Como cada domingo, el matrimonio se preparó para acudir a la misa, ineludible para el decoro de un político conservador dispuesto a llegar más lejos y más arriba.

Al abrir la puerta, Marcelo Cato supo que el fuego de aquel agosto sin clemencia y una fetidez bíblica se habían conjurado contra él. Un muro invisible le cerraba el paso y el conductor del vehículo oficial, que esperaba al borde del vómito, intentaba contener con un pañuelo infructuoso el sofoco de plomo líquido de la inmunda hediondez. La imagen dio a Marcelo Cato la clara panorámica del desastre que debía resolver. No salió. Cerró la puerta y regresó turbado sobre sus pasos.

—Coge pañuelos y algún perfume fuerte, Paula —le dijo a su esposa, en un tono tan lastimero que despertó en el corazón de la mujer una desazón de catástrofe.

—¿Tan grave es?

—Un espanto. No sé si ese olor podrá romper los cristales, pero te garantizo que raya los ojos.

El responsable de la policía municipal de servicio ese día, un sargento curtido en el empleo, le dio la novedad de que ya había dispuesto una patrulla de dos guardias que investigaban por la zona, auxiliados por un retén de sanitarios.

—Estaré en misa de once. Manténgame informado —ordenó el alcalde.
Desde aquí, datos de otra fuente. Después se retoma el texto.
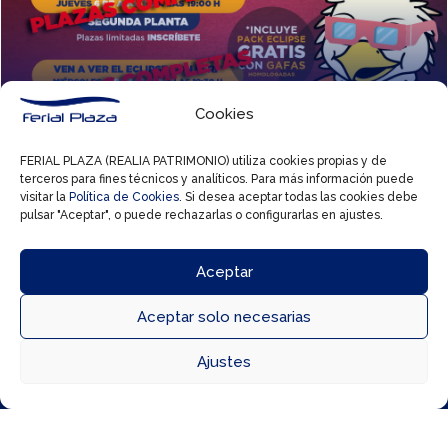
Cookies
16 Jul, 2026
Disfruta del eclipse con Feri ☀️🌑
FERIAL PLAZA (REALIA PATRIMONIO) utiliza cookies propias y de
terceros para fines técnicos y analíticos. Para más información puede
visitar la
Política de Cookies
. Si desea aceptar todas las cookies debe
pulsar "Aceptar", o puede rechazarlas o configurarlas en ajustes.
Aceptar
Aceptar solo necesarias



Ajustes
Directorio
Cómo llegar
Horarios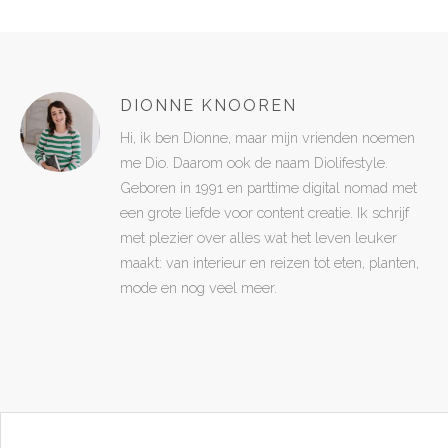
DIONNE KNOOREN
Hi, ik ben Dionne, maar mijn vrienden noemen
me Dio. Daarom ook de naam Diolifestyle.
Geboren in 1991 en parttime digital nomad met
een grote liefde voor content creatie. Ik schrijf
met plezier over alles wat het leven leuker
maakt: van interieur en reizen tot eten, planten,
mode en nog veel meer.
POST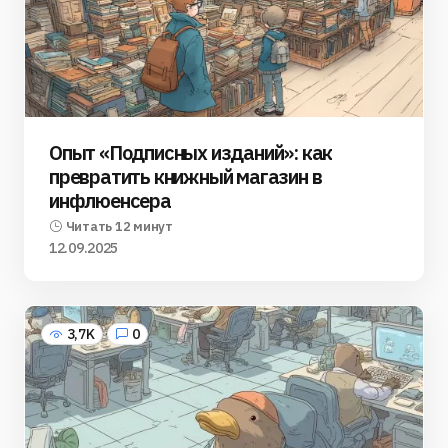
Опыт «Подписных изданий»: как
превратить книжный магазин в
инфлюенсера
Читать 12 минут
12.09.2025
3,7K
0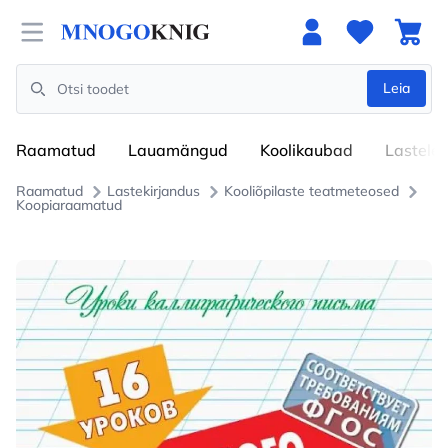
Open menu
Leia
Search
Raamatud
Lauamängud
Koolikaubad
Lastele
Raamatud
Lastekirjandus
Kooliõpilaste teatmeteosed
Koopiaraamatud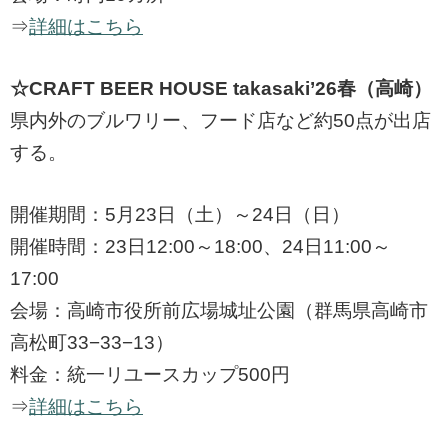
⇒
詳細はこちら
☆CRAFT BEER HOUSE takasaki’26春（高崎）
県内外のブルワリー、フード店など約50点が出店
する。
開催期間：5月23日（土）～24日（日）
開催時間：23日12:00～18:00、24日11:00～
17:00
会場：高崎市役所前広場城址公園（群馬県高崎市
高松町33−33−13）
料金：統一リユースカップ500円
⇒
詳細はこちら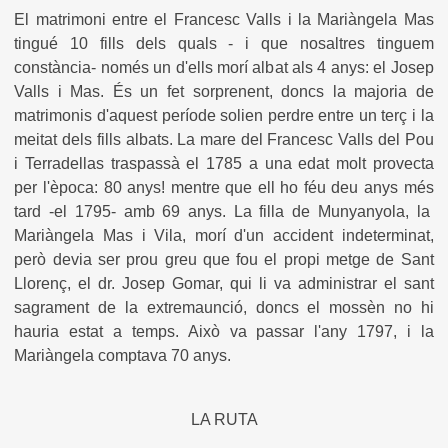
El matrimoni entre el Francesc Valls i la Mariàngela Mas
tingué 10 fills dels quals - i que nosaltres tinguem
constància- només un d'ells morí albat als 4 anys: el Josep
Valls i Mas. És un fet sorprenent, doncs la majoria de
matrimonis d'aquest període solien perdre entre un terç i la
meitat dels fills albats. La mare del Francesc Valls del Pou
i Terradellas traspassà el 1785 a una edat molt provecta
per l'època: 80 anys! mentre que ell ho féu deu anys més
tard -el 1795- amb 69 anys. La filla de Munyanyola, la
Mariàngela Mas i Vila, morí d'un accident indeterminat,
però devia ser prou greu que fou el propi metge de Sant
Llorenç, el dr. Josep Gomar, qui li va administrar el sant
sagrament de la extremaunció, doncs el mossèn no hi
hauria estat a temps. Això va passar l'any 1797, i la
Mariàngela comptava 70 anys.
LA RUTA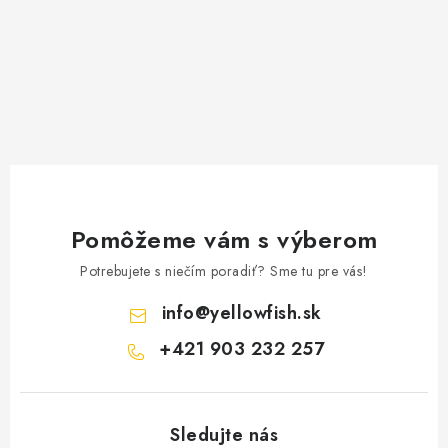
u
Pomôžeme vám s výberom
Potrebujete s niečím poradiť? Sme tu pre vás!
info
@
yellowfish.sk
+421 903 232 257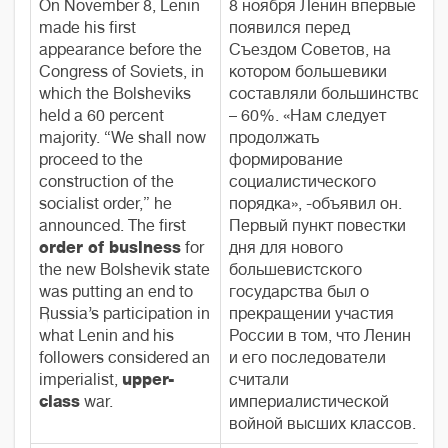
On November 8, Lenin
8 ноября Ленин впервые
made his first
появился перед
appearance before the
Съездом Советов, на
Congress of Soviets, in
котором большевики
which the Bolsheviks
составляли большинство
held a 60 percent
– 60%. «Нам следует
majority. “We shall now
продолжать
proceed to the
формирование
construction of the
социалистического
socialist order,” he
порядка», -объявил он.
announced. The first
Первый пункт повестки
order of business
for
дня для нового
the new Bolshevik state
большевистского
was putting an end to
государства был о
Russia’s participation in
прекращении участия
what Lenin and his
России в том, что Ленин
followers considered an
и его последователи
imperialist,
upper-
считали
class
war.
империалистической
войной высших классов.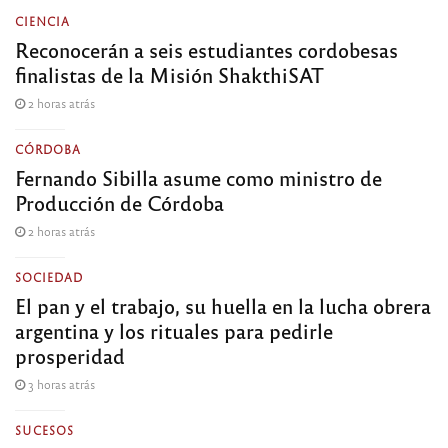
CIENCIA
Reconocerán a seis estudiantes cordobesas
finalistas de la Misión ShakthiSAT
2 horas atrás
CÓRDOBA
Fernando Sibilla asume como ministro de
Producción de Córdoba
2 horas atrás
SOCIEDAD
El pan y el trabajo, su huella en la lucha obrera
argentina y los rituales para pedirle
prosperidad
3 horas atrás
SUCESOS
La tranquilidad del sargento resultó injustificada. A la primera patrulla se sumó otra sobre las dos de la tarde, junto con una cuadrilla de poceros. Rebuscaron por calles y jardines, bajaron a las alcantarillas, subieron a tejados y azoteas, vaciaron contenedores de basura y escudriñaron palmo a palmo un perímetro cada vez mayor, mientras la inquietud y las quejas comenzaban a llegar a Marcelo Cato.

Era absurdo que un hecho que sólo afectaba a un par de manzanas trastornara a la ciudad. Pero una cadena de televisión que vigilaba la casa del alcalde, ante la sospecha de que se reuniría con alguien incómodo para el partido, informó de la pestilencia y arrastró a otros medios de comunicación.

Todos los esfuerzos fueron inútiles. No consiguieron hallar el origen del mal olor, que iba y venía, y tan pronto daba tregua como arreciaba. Un prestigioso forense que vivía en las inmediaciones aseguró que debía tratarse de un cadáver, pero no concretó más. Sin conceder crédito a tanta inoperancia, el gabinete del alcalde, con la plantilla de personal descuartizada por las vacaciones de verano, pospuso los trabajos.

Pese a todo, para Marcelo Cato la situación no pasaba de ser un inconveniente. Él era un ejecutor eficaz, feroz en la defensa de los intereses de Antiqua, y aunque vivía una etapa de enfrentamiento con una facción del partido, tenía la confianza de los votantes y consideraba accesorio todo lo demás. «La prensa es nuestra, dirán lo que les ordenemos decir; el pueblo es nuestro, se apacigua con cuatro fuegos de artificio y una verbena; y la oposición no existe, se conforma con nuestras migajas, también es nuestra».

Siempre funcionó de tan fácil manera. Sin embargo, al ver las noticias de la noche Marcelo Cato supo que el incordio de la pestilencia se había salido del quicio y el lunes muy temprano hizo una llamada de teléfono.

—Darío, necesito que interrumpas tus vacaciones. Tienes que venir ahora mismo a echarme una mano.